--- Text segment ---
-- Opening Marker --
A movie has to do a million things well to succeed, but sometimes it only has to do one thing badly to fail. Take Gemini Man, in which Will Smith plays an assassin doing battle with a younger, digitally rendered clone of himself: The film is understandably being marketed on the strength of its groundbreaking visual effects, primarily a de-aging technique that has been featured in previous films, but never with such significant screen time. In Gemini Man, we’re looking at a CGI young Will Smith for a solid hour, and he doesn’t come close to resembling a human being. We know what the Fresh Prince looks like, and this ain’t it, so the movie falls apart every time he’s in it.
For the first 40 minutes, before the film dives headfirst into the uncanny valley, Gemini Man is not a total disaster, just the sort of solid action-thriller with big star power that Hollywood used to churn out with relative frequency. Smith plays Henry Brogan, a middle-aged assassin whose retirement is interrupted by his former boss Clay Verris’ attempts to murder him. Verris (Clive Owen) is a megalomaniacal defense contractor with an aversion to loose ends. Brogan and his underwritten love interest (Mary Elizabeth Winstead), an agent tasked with surveilling him who quickly becomes a target herself, must traverse the globe to escape Verris’ team of professional bad guys, which eventually includes the unwatchable Brogan clone.
-- Closing Marker --
--- Things to do ---
- 1) In the Gemini Man review, which actor plays Clay Verris?
- 2) Continue the Gemini Man review from its last sentence.

--- Information provided ---
-- Opening Marker --
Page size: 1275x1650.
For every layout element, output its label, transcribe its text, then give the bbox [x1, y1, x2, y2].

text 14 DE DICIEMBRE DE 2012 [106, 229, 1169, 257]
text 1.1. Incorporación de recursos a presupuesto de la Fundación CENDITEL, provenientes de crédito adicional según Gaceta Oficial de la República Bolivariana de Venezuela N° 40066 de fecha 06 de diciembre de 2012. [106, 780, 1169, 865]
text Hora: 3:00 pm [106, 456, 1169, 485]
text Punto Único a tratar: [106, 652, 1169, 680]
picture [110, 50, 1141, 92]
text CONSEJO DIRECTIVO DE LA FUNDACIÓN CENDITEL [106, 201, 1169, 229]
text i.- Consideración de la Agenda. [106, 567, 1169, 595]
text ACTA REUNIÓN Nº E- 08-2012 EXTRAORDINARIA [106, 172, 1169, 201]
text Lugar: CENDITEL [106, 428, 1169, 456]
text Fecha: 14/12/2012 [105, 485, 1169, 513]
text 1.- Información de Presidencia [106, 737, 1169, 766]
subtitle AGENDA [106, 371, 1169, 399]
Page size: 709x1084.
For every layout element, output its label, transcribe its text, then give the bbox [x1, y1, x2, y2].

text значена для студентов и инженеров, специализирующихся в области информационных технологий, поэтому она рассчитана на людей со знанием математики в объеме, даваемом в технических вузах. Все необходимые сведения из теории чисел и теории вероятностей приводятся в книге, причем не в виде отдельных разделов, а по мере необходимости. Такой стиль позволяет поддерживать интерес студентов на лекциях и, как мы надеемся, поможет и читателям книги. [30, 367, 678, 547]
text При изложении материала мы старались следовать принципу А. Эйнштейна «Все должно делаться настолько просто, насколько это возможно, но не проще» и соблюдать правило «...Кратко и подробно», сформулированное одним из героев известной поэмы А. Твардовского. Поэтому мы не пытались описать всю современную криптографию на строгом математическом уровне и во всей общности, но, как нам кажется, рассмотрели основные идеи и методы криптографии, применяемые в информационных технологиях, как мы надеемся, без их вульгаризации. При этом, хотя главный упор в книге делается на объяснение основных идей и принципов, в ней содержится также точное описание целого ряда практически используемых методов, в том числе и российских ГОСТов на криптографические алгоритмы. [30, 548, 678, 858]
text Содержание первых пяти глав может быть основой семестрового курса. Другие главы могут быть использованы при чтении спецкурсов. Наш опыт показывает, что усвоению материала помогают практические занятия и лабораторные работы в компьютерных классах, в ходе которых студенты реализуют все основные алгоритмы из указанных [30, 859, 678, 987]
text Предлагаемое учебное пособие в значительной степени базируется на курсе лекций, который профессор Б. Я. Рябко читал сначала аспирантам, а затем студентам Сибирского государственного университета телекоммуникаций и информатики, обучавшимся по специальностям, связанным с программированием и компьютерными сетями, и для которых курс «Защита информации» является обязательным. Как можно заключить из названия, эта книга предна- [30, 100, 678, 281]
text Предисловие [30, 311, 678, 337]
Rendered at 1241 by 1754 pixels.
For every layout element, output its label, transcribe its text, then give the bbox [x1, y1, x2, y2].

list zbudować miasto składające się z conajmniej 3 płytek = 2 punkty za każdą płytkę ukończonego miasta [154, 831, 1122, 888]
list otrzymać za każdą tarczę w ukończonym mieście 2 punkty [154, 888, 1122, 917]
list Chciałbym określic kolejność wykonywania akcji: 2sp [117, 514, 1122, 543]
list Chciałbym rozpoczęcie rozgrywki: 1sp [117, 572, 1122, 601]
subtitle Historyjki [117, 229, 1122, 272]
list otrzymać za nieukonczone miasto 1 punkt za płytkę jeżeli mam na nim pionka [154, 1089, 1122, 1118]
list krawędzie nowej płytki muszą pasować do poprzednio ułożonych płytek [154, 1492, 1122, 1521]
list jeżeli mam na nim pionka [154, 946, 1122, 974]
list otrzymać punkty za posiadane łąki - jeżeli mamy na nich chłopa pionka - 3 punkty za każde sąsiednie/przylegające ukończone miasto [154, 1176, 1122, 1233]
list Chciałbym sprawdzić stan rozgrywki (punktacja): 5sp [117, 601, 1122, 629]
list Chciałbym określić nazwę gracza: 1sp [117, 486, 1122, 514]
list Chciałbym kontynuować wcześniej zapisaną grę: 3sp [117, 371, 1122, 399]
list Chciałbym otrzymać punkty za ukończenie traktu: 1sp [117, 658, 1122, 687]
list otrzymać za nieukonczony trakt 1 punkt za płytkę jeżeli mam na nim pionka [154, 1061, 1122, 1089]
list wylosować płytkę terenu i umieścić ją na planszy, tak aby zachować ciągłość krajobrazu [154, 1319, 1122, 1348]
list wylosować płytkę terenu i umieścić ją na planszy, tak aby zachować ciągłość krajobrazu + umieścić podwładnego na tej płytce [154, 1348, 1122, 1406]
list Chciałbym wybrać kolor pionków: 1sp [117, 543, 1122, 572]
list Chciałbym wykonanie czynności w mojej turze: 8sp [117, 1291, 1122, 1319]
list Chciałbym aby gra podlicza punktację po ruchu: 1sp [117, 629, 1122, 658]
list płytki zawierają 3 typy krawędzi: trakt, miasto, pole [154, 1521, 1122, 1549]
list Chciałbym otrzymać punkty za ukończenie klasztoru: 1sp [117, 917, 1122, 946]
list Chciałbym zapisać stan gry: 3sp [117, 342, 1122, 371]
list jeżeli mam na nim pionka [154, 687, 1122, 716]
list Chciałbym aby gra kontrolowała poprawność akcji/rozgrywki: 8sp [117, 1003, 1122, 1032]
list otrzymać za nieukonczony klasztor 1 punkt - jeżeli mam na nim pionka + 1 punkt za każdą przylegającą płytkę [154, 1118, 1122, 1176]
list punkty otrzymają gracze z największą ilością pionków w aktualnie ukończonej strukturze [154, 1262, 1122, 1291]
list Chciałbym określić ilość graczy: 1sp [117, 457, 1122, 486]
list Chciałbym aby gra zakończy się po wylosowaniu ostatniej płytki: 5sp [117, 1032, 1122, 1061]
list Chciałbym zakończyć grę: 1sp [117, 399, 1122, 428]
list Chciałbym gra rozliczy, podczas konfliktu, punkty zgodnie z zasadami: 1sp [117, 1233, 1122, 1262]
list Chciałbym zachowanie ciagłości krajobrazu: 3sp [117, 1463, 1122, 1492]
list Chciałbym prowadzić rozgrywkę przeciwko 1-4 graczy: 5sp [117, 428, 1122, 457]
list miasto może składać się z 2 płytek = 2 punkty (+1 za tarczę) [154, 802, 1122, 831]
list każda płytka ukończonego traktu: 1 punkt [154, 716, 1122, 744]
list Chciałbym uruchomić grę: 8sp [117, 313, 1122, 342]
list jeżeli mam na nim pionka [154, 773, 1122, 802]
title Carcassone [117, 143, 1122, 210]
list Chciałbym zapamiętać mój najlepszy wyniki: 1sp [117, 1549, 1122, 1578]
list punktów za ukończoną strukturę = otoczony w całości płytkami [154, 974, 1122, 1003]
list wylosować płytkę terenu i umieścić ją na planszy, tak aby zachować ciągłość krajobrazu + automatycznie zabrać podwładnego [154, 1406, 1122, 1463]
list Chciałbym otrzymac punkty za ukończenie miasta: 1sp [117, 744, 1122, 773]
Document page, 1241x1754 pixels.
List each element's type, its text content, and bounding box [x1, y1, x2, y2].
-- Closing Marker --
--- Written answers ---
- 1) Clive Owen

- 2)
It’s a fatal flaw born from the film’s wild ambition. Director Ang Lee, who has pushed formal boundaries in Life of Pi and Billy Lynn’s Long Halftime Walk, has a bold, immersive vision for Gemini Man, but it’s a purely technical one. Shooting in 3D and at 120 frames per second, he intends to make the onscreen action feel more real, and he succeeds. Explosions make glass shards fly from the screen, punches land even for those sitting in the last row, and chase scenes put the viewer behind the wheel of a motorcycle as it speeds through the narrow, colorful streets of Cartagena, Colombia. But the approach ends up widening the distance between the film and the audience. You sit in constant awe of the product onscreen, but your awe gets in the way of your involvement.
The digital effects prove distancing, and that could have been avoided if the filmmakers had prioritized substance over style. The younger Brogan, known as Junior, was cloned from Brogan’s DNA without his permission, gestated in a woman we never meet, and raised by Verris to be a younger, faster assassin. Eventually, he teams up with the original Brogan, who gets introspective and decides to pass down some hard-earned wisdom to his younger self. In other words, their relationship strongly resembles that of a father and his estranged son, a dynamic which would have eliminated the need for the awful effects and made Gemini Man a far better movie. A few tweaks to the screenplay, and we could have had a heartfelt action-drama instead of a glorified Sega Genesis game.
But Lee and the overstuffed team of writers and producers weren’t interested in that kind of film. Gemini Man is designed for spectacle not story. It’s meant to lure people to the theater and leave them shaking their heads in amazement at how far technology has advanced. Instead, it might make a Luddite out of you.
Gemini Man opens Friday in theaters everywhere.